Exercise description:
Please render every line of text read from the records below as a JSON list of strings, one string per line, skipping blank lines and leaving out the pictures.

++++++++++

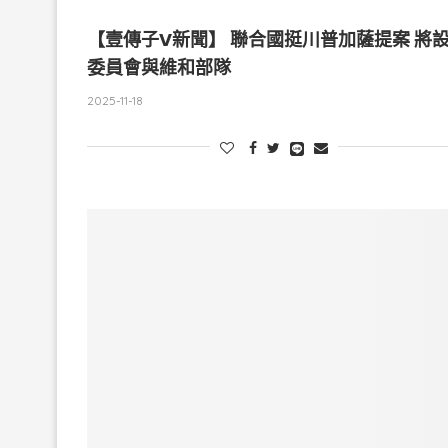
【壹傳子V新聞】 聯合國挺川普加薩提案 將
委員會與維和部隊
2025-11-18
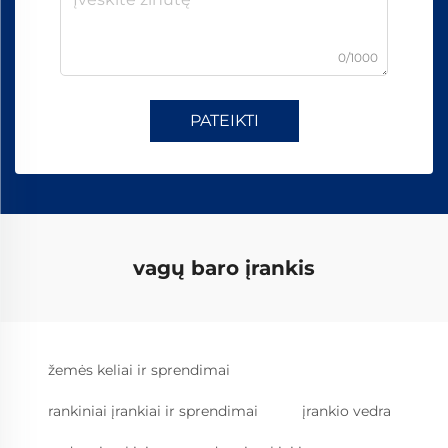
0/1000
PATEIKTI
vagų baro įrankis
žemės keliai ir sprendimai
rankiniai įrankiai ir sprendimai
įrankio vedra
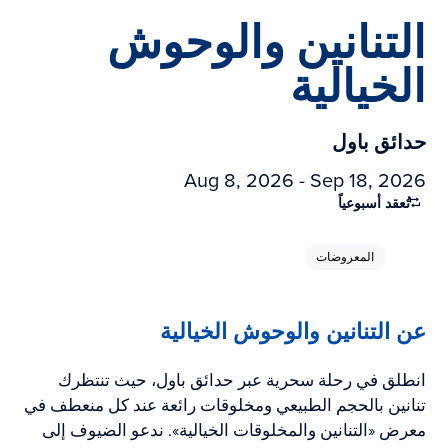
التنانين والوحوش
الخيالية
حدائق باول
Aug 8, 2026 - Sep 18, 2026
تُعقد أسبوعياً
المعروضات
عن التنانين والوحوش الخيالية
انطلق في رحلة سحرية عبر حدائق باول، حيث تنتظرك
تنانين بالحجم الطبيعي ومخلوقات رائعة عند كل منعطف في
معرض «التنانين والمخلوقات الخيالية». ندعو الضيوف إلى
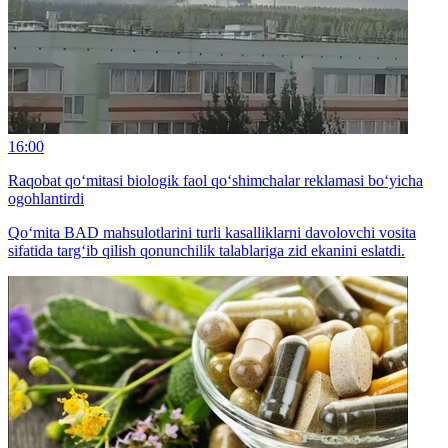
16:00
Raqobat qo‘mitasi biologik faol qo‘shimchalar reklamasi bo‘yicha
ogohlantirdi
Qo‘mita BАD mahsulotlarini turli kasalliklarni davolovchi vosita
sifatida targ‘ib qilish qonunchilik talablariga zid ekanini eslatdi.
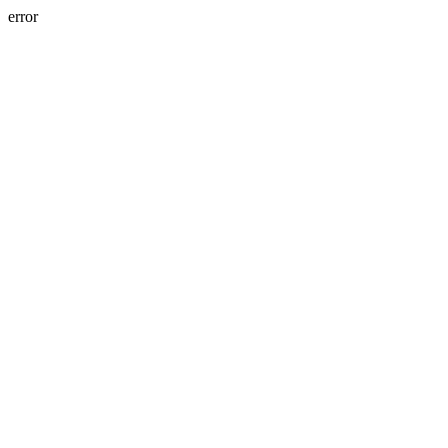
error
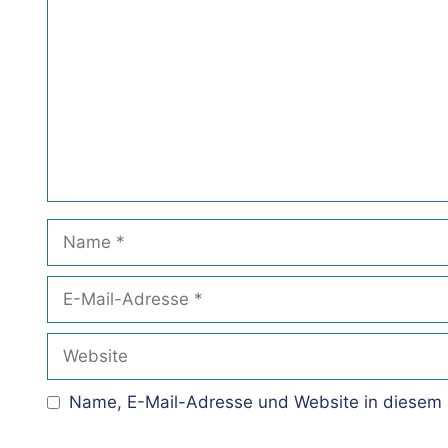
Name
E-
Mail-
Adresse
Website
Name, E-Mail-Adresse und Website in diesem 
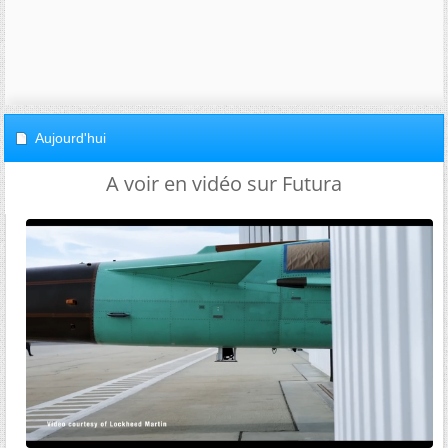
Aujourd'hui
A voir en vidéo sur Futura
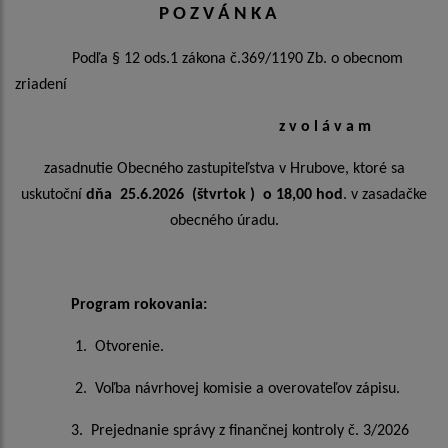
P O Z V Á N K A
Podľa § 12 ods.1 zákona č.369/1190 Zb. o obecnom
zriadení
z v o l á v a m
zasadnutie
Obecného zastupiteľstva v Hrubove, ktoré sa
uskutoční
dňa 25.6.2026 (štvrtok )
o 18,00 hod
. v zasadačke
obecného úradu.
Program rokovania:
1. Otvorenie.
2. Voľba návrhovej komisie a overovateľov zápisu.
3. Prejednanie správy z finančnej kontroly č. 3/2026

++++++++++

Response to this exercise:
[
  "【壹傳子V新聞】 聯合國挺川普加薩提案 將",
  "委員會與維和部隊",
  "2025-11-18",
  "0/1000",
  "PATEIKTI",
  "vagų baro įrankis",
  "žemės keliai ir sprendimai",
  "rankiniai įrankiai ir sprendimai",
  "įrankio vedra",
  "التنانين والوحوش",
  "الخيالية",
  "حدائق باول",
  "Aug 8, 2026 - Sep 18, 2026",
  "تُعقد أسبوعياً",
  "المعروضات",
  "عن التنانين والوحوش الخيالية",
  "انطلق في رحلة سحرية عبر حدائق باول، حيث تنتظرك",
  "تنانين بالحجم الطبيعي ومخلوقات رائعة عند كل منعطف في",
  "معرض «التنانين والمخلوقات الخيالية». ندعو الضيوف إلى",
  "16:00",
  "Raqobat qo‘mitasi biologik faol qo‘shimchalar reklamasi bo‘yicha",
  "ogohlantirdi",
  "Qo‘mita BАD mahsulotlarini turli kasalliklarni davolovchi vosita",
  "sifatida targ‘ib qilish qonunchilik talablariga zid ekanini eslatdi.",
  "error",
  "Name",
  "E-",
  "Mail-",
  "Adresse",
  "Website",
  "Name, E-Mail-Adresse und Website in diesem ",
  "Aujourd'hui",
  "A voir en vidéo sur Futura",
  "P O Z V Á N K A",
  "Podľa § 12 ods.1 zákona č.369/1190 Zb. o obecnom",
  "zriadení",
  "z v o l á v a m",
  "zasadnutie",
  "Obecného zastupiteľstva v Hrubove, ktoré sa",
  "uskutoční",
  "dňa 25.6.2026 (štvrtok )",
  "o 18,00 hod",
  ". v zasadačke",
  "obecného úradu.",
  "Program rokovania:",
  "1. Otvorenie.",
  "2. Voľba návrhovej komisie a overovateľov zápisu.",
  "3. Prejednanie správy z finančnej kontroly č. 3/2026"
]